Top of Material to process

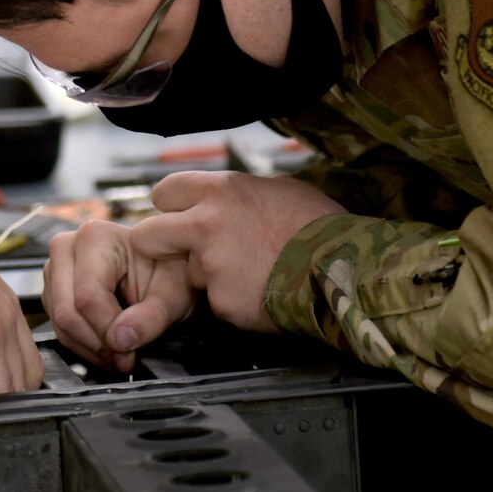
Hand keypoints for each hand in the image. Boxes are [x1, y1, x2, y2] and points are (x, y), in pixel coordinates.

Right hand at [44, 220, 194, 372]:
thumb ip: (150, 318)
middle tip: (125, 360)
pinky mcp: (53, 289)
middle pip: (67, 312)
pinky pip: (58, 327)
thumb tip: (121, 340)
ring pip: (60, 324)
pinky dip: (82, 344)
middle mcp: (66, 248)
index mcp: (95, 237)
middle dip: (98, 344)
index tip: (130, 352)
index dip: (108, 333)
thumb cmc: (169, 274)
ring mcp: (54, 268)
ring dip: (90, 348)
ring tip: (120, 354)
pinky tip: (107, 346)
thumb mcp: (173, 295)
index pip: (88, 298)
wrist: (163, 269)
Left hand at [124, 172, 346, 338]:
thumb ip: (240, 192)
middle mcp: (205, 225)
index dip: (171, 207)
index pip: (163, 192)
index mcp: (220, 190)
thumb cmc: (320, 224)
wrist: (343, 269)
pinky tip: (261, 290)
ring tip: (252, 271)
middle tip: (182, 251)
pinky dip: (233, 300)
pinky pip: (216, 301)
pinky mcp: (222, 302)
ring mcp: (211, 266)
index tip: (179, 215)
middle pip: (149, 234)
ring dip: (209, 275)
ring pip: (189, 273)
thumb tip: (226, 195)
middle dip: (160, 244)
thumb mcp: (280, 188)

Bottom of Material to process
Top of Material to process

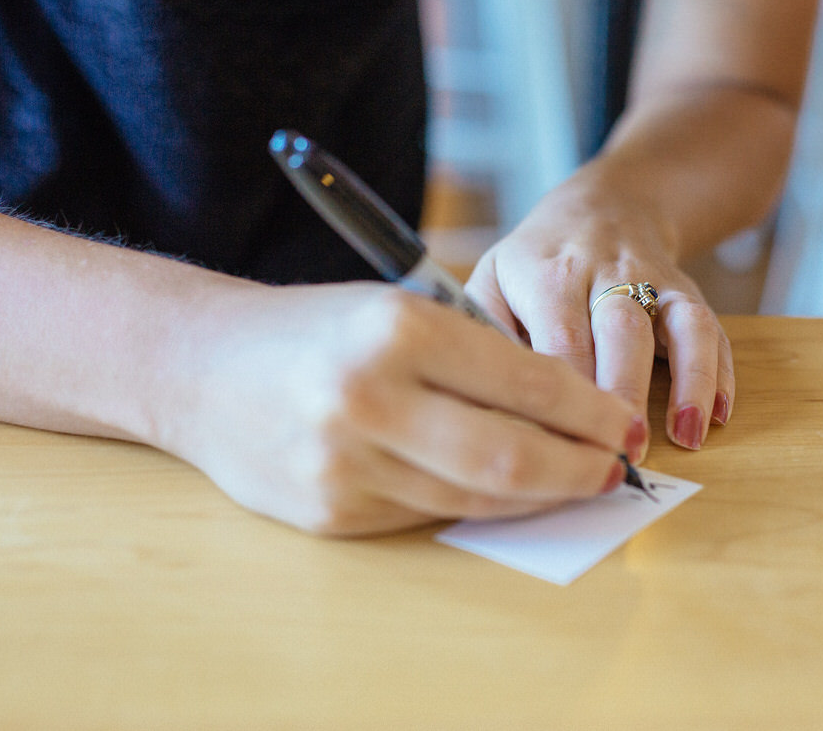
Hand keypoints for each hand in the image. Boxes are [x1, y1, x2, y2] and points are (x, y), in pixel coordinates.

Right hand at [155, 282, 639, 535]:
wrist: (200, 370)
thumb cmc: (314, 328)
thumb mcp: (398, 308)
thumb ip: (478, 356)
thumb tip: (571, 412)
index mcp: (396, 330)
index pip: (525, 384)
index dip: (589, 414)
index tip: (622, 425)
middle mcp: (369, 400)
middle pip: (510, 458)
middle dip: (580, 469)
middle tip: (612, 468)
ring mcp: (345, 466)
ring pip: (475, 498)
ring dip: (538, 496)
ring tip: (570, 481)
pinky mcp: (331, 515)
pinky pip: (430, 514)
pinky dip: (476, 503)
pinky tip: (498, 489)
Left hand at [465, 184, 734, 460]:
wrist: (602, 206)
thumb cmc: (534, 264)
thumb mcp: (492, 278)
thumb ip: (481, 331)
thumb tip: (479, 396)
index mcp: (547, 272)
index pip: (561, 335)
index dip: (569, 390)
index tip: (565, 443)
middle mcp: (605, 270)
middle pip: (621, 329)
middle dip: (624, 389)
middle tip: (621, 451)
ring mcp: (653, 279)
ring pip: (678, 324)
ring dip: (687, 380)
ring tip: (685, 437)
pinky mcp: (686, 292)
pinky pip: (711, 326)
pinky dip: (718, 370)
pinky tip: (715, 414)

Bottom of Material to process
Top of Material to process

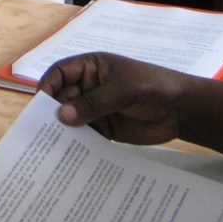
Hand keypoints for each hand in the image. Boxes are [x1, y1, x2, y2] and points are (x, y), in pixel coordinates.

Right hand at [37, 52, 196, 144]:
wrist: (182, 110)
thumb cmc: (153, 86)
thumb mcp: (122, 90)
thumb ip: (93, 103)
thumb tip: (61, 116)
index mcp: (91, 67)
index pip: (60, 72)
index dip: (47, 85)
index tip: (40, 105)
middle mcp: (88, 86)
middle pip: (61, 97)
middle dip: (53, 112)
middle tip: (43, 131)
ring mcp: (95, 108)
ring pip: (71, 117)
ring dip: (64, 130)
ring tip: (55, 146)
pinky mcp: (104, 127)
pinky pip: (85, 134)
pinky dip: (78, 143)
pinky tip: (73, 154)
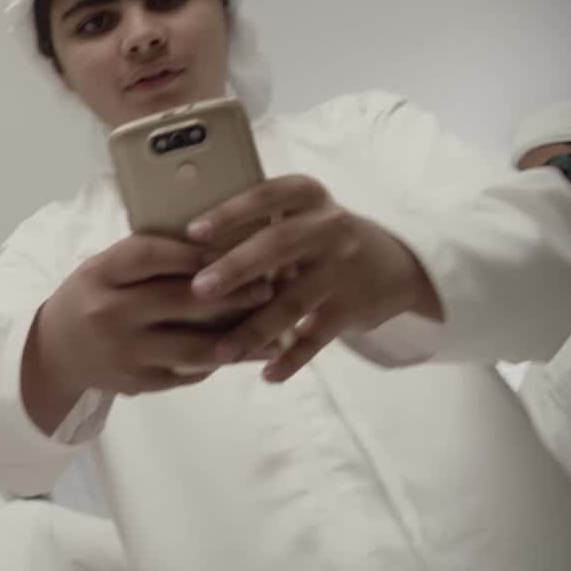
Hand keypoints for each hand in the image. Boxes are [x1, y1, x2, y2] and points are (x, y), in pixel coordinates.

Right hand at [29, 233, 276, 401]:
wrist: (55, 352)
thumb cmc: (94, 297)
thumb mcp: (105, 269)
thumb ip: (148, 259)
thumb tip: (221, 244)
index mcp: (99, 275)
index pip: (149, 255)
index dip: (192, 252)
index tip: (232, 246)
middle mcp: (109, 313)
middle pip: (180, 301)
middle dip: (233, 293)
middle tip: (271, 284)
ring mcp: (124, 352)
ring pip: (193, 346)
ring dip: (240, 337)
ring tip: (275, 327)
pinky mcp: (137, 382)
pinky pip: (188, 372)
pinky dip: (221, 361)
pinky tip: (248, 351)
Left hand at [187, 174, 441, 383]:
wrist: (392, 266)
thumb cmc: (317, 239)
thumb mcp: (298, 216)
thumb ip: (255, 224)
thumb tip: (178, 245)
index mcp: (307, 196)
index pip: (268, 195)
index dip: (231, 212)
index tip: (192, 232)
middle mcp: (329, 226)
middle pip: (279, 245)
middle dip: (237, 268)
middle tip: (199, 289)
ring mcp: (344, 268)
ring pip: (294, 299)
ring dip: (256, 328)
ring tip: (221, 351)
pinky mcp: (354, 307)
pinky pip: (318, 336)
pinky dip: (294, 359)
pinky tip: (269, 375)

Bottom of Material to process

### What you have to do
Reproduce exactly the entries above, limited to the lines from the one with "ring mcp: (54, 268)" through the one with "thumb mcp: (280, 188)", both included.

### Expected answer
ring mcp: (54, 268)
ring dip: (90, 348)
ring tip: (120, 354)
pinky tip: (107, 346)
thumb mcp: (173, 295)
index pip: (88, 298)
wrist: (163, 269)
Left hand at [124, 172, 346, 338]:
thumb ip: (240, 192)
middle mcp: (205, 225)
index dip: (171, 207)
index pip: (163, 192)
index mcp: (220, 190)
thumb cmc: (320, 224)
wrist: (343, 269)
pinky tip: (261, 290)
ring tip: (252, 271)
middle tip: (182, 251)
pinky dip: (233, 300)
pinky pip: (216, 301)
pinky mcp: (222, 302)
ring mcp: (211, 266)
index tip: (179, 215)
middle pip: (149, 234)
ring dip: (209, 275)
ring pip: (189, 273)
thumb tip: (226, 195)
middle dip: (160, 244)
thumb mcp: (280, 188)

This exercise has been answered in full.